▶ **Instruction**: According to the page excerpt on customer service, how long did the writer work in customer service before becoming an educator?

▶ **Page excerpt**:
Updated on June 5, 2011


Before becoming an educator, I worked in customer service for 6 years off and on in high school and in college. Hardware stores, video stores, grocery stores; you name it: I worked there. Over those years I accumulated several thousand interactions with what I would deem: bad customers. These experiences have guided me on best practices when interacting with someone at a store or restaurant. The information I'm about to give you is invaluable for those trying to create a better experience when dealing with customer service representatives. Take my advice. If you want good service, follow these guidelines.

Wants vs. Needs

There is a huge difference between a want and a need, but customers don't seem to understand that. A want is a new watch. A need is water. A need is shelter. The difference being that you actually need some of those things, and the other stuff would just be enjoyable to have. Where am I going with this? Stop telling customer service representatives that you need something. You don't NEED it. You WANT it. I know it sounds like the smallest of details, but you would be amazed at the response you will get from someone if you address them just a bit differently. As someone that helped customers for a considerable amount of time, any customer that said need instead of want I immediately thought to be an idiot. If I'm annoyed by you and your stupidity, I'm more likely to give you poor service.

We Don't Know the Entire Store

Guess what, folks? We don't know everything about every product at our store. I know it sounds crazy, but I can't tell you how to install a type of flooring when I work in the plumbing department. Some superstores carry thousands of items, so don't be shocked or offended when we don't know where something's at or we can't explain a product to you.

Now, before you say, "Well, if it were my job I would know everything about this place. These people are just lazy," let me through this idea at you. Let's say that you work for a company that sells boxes. At this box company, you are in charge of marketing. Now, can you tell me everything about the accounting department? No? Can you tell me how the machines work that build the boxes? You can't? Why is that? You work there. Shouldn't you know everything about the box business? I think I've made my point.

If the person works in a particular department and they don't know about their specific area, then you can cry incompetence, but if they don't know about a product that's a quarter mile across the store, you should lay off with the rudeness.

Stop Calling Us

A personal pet peeve of mine (I'm sure others would agree though): calling a store for detailed information. If you call a store, it should be for something simple. Example: Is such-and-such item available? What time does your store close?

Examples of calls that are unacceptable: What kind of flooring do you have? Are there any sales going on right now? Can you tell me how much this would cost if my room is this big?

If you have a detailed question, come into the store to find the answer. Don't call me asking for the prices of 42 items. Get yourself to the store and look for yourself. I have plenty of customers that are actually in the store, and they're going to take priority over your stupid phone call.

▶ **Data extracts**:
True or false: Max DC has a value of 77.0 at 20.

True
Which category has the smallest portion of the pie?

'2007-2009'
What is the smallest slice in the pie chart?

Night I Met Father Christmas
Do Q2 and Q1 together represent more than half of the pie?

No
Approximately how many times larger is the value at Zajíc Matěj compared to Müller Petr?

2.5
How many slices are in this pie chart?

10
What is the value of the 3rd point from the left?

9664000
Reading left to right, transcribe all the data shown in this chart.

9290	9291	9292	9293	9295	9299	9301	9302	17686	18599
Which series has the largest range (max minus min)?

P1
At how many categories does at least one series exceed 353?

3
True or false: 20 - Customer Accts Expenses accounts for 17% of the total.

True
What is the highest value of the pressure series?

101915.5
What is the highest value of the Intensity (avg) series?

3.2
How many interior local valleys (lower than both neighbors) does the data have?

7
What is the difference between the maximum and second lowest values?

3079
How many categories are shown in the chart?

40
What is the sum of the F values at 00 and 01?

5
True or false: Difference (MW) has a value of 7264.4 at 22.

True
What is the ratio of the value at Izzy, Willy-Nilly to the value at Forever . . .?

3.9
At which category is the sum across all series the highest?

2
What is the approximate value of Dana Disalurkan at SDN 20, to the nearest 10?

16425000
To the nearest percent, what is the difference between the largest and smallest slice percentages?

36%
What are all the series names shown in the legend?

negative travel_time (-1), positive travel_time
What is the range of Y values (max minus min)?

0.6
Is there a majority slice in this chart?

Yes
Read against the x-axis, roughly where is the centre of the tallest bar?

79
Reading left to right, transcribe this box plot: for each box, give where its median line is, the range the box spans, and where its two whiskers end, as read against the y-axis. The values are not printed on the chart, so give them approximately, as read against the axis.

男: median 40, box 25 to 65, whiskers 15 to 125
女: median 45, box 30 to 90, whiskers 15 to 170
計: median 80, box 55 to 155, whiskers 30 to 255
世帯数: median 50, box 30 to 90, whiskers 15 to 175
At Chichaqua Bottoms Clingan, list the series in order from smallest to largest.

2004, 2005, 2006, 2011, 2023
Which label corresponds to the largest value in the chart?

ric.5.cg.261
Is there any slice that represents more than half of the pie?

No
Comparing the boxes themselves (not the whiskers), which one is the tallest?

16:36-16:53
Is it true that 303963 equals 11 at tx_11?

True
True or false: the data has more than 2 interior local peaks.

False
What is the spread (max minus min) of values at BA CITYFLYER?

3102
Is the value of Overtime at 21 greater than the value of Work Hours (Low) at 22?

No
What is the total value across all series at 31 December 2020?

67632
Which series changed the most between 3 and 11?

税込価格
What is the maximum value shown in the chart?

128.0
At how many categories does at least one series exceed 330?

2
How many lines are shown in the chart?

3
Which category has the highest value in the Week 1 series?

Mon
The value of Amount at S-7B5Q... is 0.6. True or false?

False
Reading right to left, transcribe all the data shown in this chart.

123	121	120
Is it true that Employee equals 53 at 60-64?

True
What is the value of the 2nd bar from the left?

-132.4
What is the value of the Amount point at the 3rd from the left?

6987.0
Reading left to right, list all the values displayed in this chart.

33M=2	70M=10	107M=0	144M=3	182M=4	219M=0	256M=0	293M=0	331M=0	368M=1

▶ **Response to the task**: Six years, off and on during high school and college.